Task item - From the listing that follows, output everything exactly except the pictures.

Records supplied -
##########

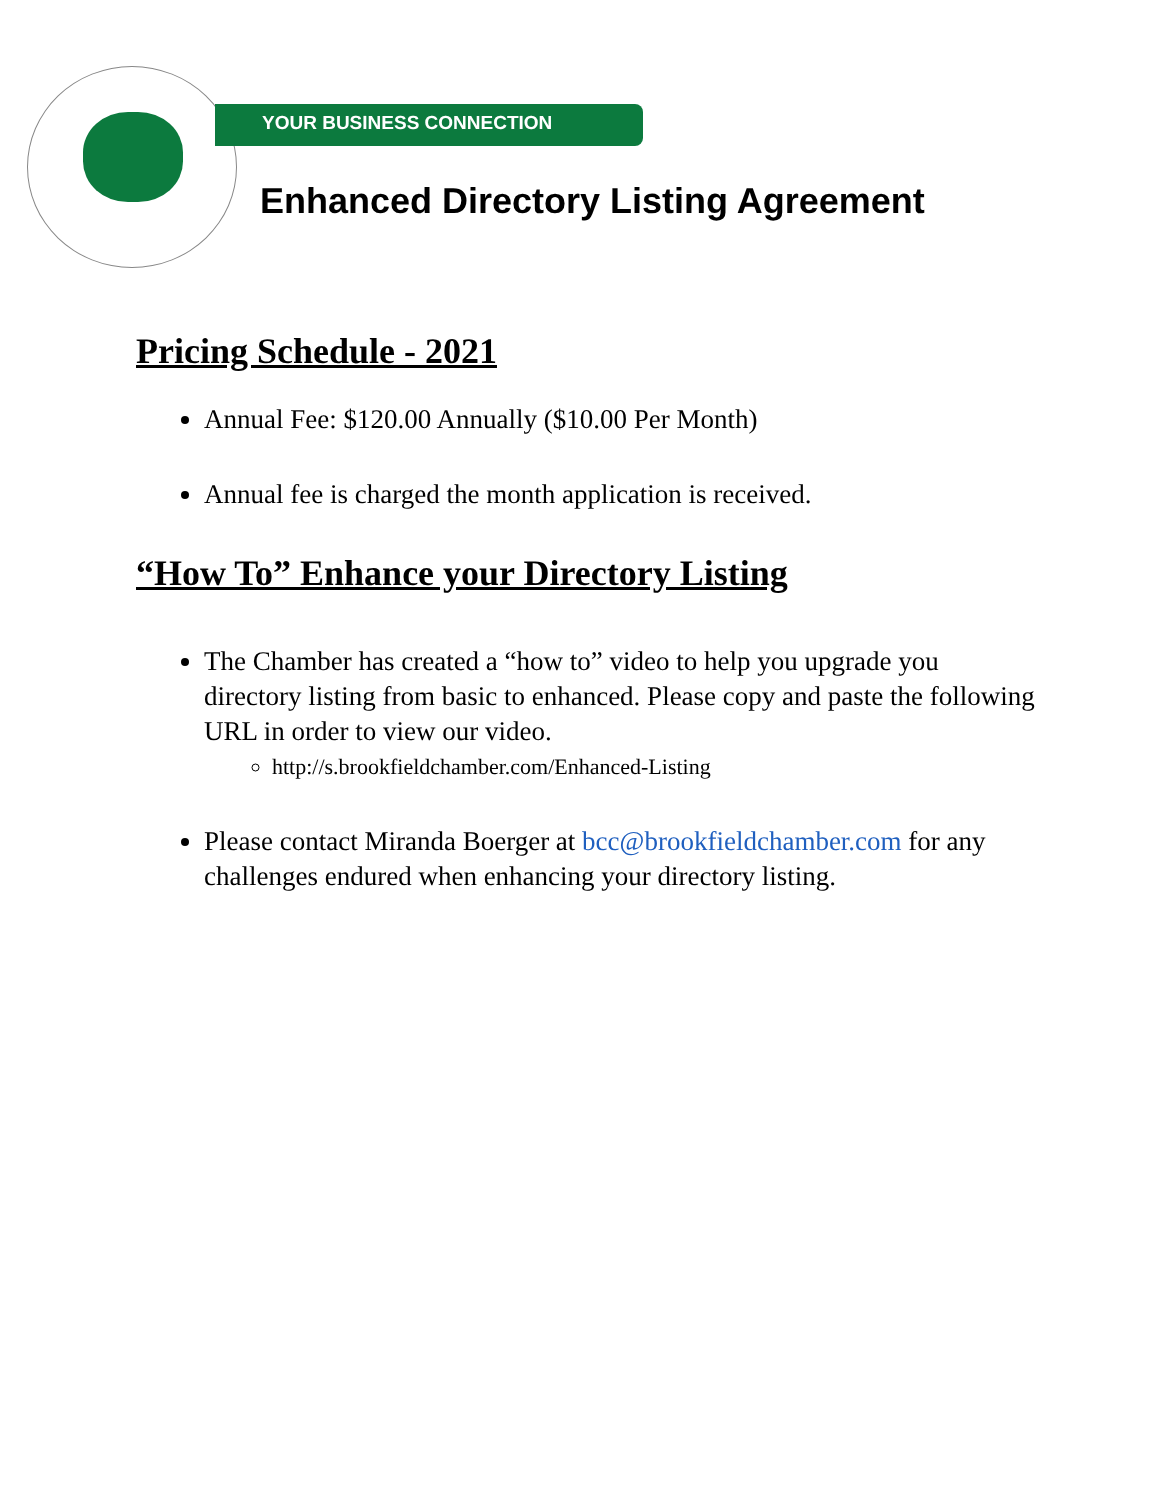Greater Brookfield Chamber of Commerce
YOUR BUSINESS CONNECTION
Enhanced Directory Listing Agreement
Pricing Schedule - 2021
Annual Fee: $120.00 Annually ($10.00 Per Month)
Annual fee is charged the month application is received.
“How To” Enhance your Directory Listing
The Chamber has created a “how to” video to help you upgrade you directory listing from basic to enhanced. Please copy and paste the following URL in order to view our video.
http://s.brookfieldchamber.com/Enhanced-Listing
Please contact Miranda Boerger at bcc@brookfieldchamber.com for any challenges endured when enhancing your directory listing.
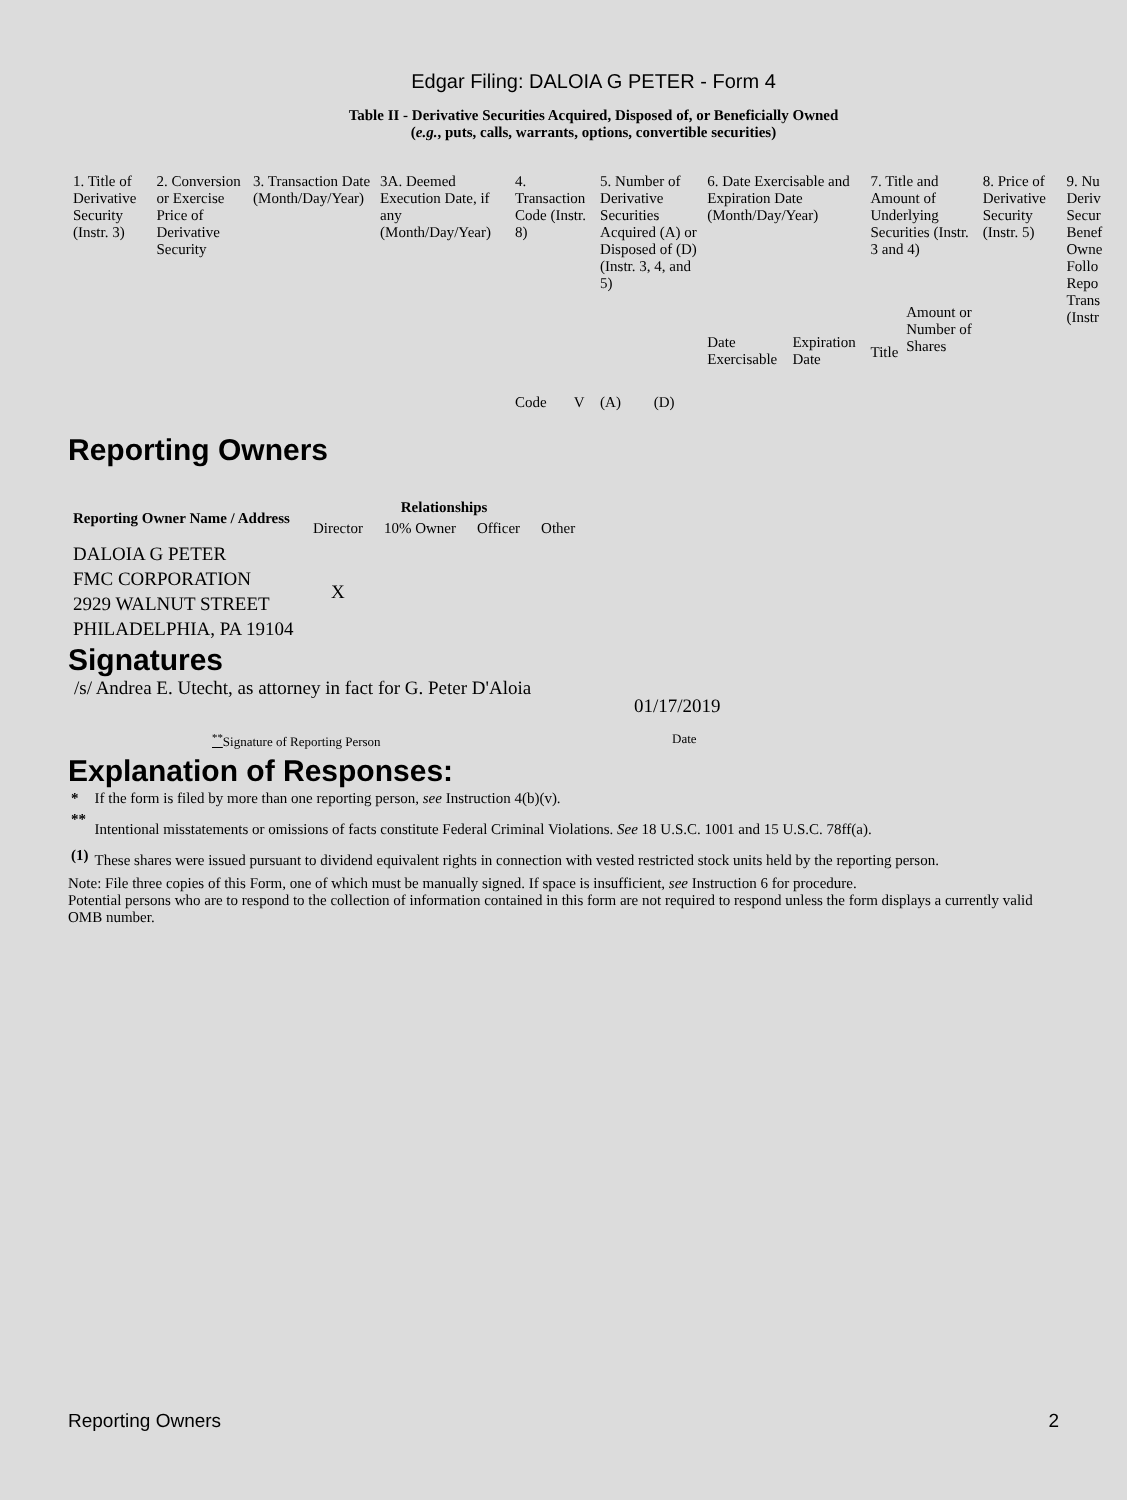Edgar Filing: DALOIA G PETER - Form 4
Table II - Derivative Securities Acquired, Disposed of, or Beneficially Owned
(e.g., puts, calls, warrants, options, convertible securities)
| 1. Title of Derivative Security (Instr. 3) | 2. Conversion or Exercise Price of Derivative Security | 3. Transaction Date (Month/Day/Year) | 3A. Deemed Execution Date, if any (Month/Day/Year) | 4. Transaction Code (Instr. 8) | | 5. Number of Derivative Securities Acquired (A) or Disposed of (D) (Instr. 3, 4, and 5) | | 6. Date Exercisable and Expiration Date (Month/Day/Year) | | 7. Title and Amount of Underlying Securities (Instr. 3 and 4) | | 8. Price of Derivative Security (Instr. 5) | 9. Nu Deriv Secur Benef Owne Follo Repo Trans (Instr |
| | | | | Code | V | (A) | (D) | Date Exercisable | Expiration Date | Title | Amount or Number of Shares | | |
Reporting Owners
| Reporting Owner Name / Address | Relationships | | | |
| --- | --- | --- | --- | --- |
| | Director | 10% Owner | Officer | Other |
| DALOIA G PETER FMC CORPORATION 2929 WALNUT STREET PHILADELPHIA, PA 19104 | X | | | |
Signatures
/s/ Andrea E. Utecht, as attorney in fact for G. Peter D'Aloia
01/17/2019
<sup>**</sup> Signature of Reporting Person Date
Explanation of Responses:
| * | If the form is filed by more than one reporting person, see Instruction 4(b)(v). |
| ** | Intentional misstatements or omissions of facts constitute Federal Criminal Violations. See 18 U.S.C. 1001 and 15 U.S.C. 78ff(a). |
| (1) | These shares were issued pursuant to dividend equivalent rights in connection with vested restricted stock units held by the reporting person. |
Note: File three copies of this Form, one of which must be manually signed. If space is insufficient, see Instruction 6 for procedure.
Potential persons who are to respond to the collection of information contained in this form are not required to respond unless the form displays a currently valid OMB number.
Reporting Owners 2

##########

Solution for this task -
Greater Brookfield Chamber of Commerce
YOUR BUSINESS CONNECTION
Enhanced Directory Listing Agreement
Pricing Schedule - 2021
Annual Fee: $120.00 Annually ($10.00 Per Month)
Annual fee is charged the month application is received.
“How To” Enhance your Directory Listing
The Chamber has created a “how to” video to help you upgrade you directory listing from basic to enhanced. Please copy and paste the following URL in order to view our video.
http://s.brookfieldchamber.com/Enhanced-Listing
Please contact Miranda Boerger at bcc@brookfieldchamber.com for any challenges endured when enhancing your directory listing.
Edgar Filing: DALOIA G PETER - Form 4
Table II - Derivative Securities Acquired, Disposed of, or Beneficially Owned
(e.g., puts, calls, warrants, options, convertible securities)
| 1. Title of Derivative Security (Instr. 3) | 2. Conversion or Exercise Price of Derivative Security | 3. Transaction Date (Month/Day/Year) | 3A. Deemed Execution Date, if any (Month/Day/Year) | 4. Transaction Code (Instr. 8) | | 5. Number of Derivative Securities Acquired (A) or Disposed of (D) (Instr. 3, 4, and 5) | | 6. Date Exercisable and Expiration Date (Month/Day/Year) | | 7. Title and Amount of Underlying Securities (Instr. 3 and 4) | | 8. Price of Derivative Security (Instr. 5) | 9. Nu Deriv Secur Benef Owne Follo Repo Trans (Instr |
| | | | | Code | V | (A) | (D) | Date Exercisable | Expiration Date | Title | Amount or Number of Shares | | |
Reporting Owners
| Reporting Owner Name / Address | Relationships | | | |
| --- | --- | --- | --- | --- |
| | Director | 10% Owner | Officer | Other |
| DALOIA G PETER FMC CORPORATION 2929 WALNUT STREET PHILADELPHIA, PA 19104 | X | | | |
Signatures
/s/ Andrea E. Utecht, as attorney in fact for G. Peter D'Aloia
01/17/2019
<sup>**</sup> Signature of Reporting Person Date
Explanation of Responses:
| * | If the form is filed by more than one reporting person, see Instruction 4(b)(v). |
| ** | Intentional misstatements or omissions of facts constitute Federal Criminal Violations. See 18 U.S.C. 1001 and 15 U.S.C. 78ff(a). |
| (1) | These shares were issued pursuant to dividend equivalent rights in connection with vested restricted stock units held by the reporting person. |
Note: File three copies of this Form, one of which must be manually signed. If space is insufficient, see Instruction 6 for procedure.
Potential persons who are to respond to the collection of information contained in this form are not required to respond unless the form displays a currently valid OMB number.
Reporting Owners 2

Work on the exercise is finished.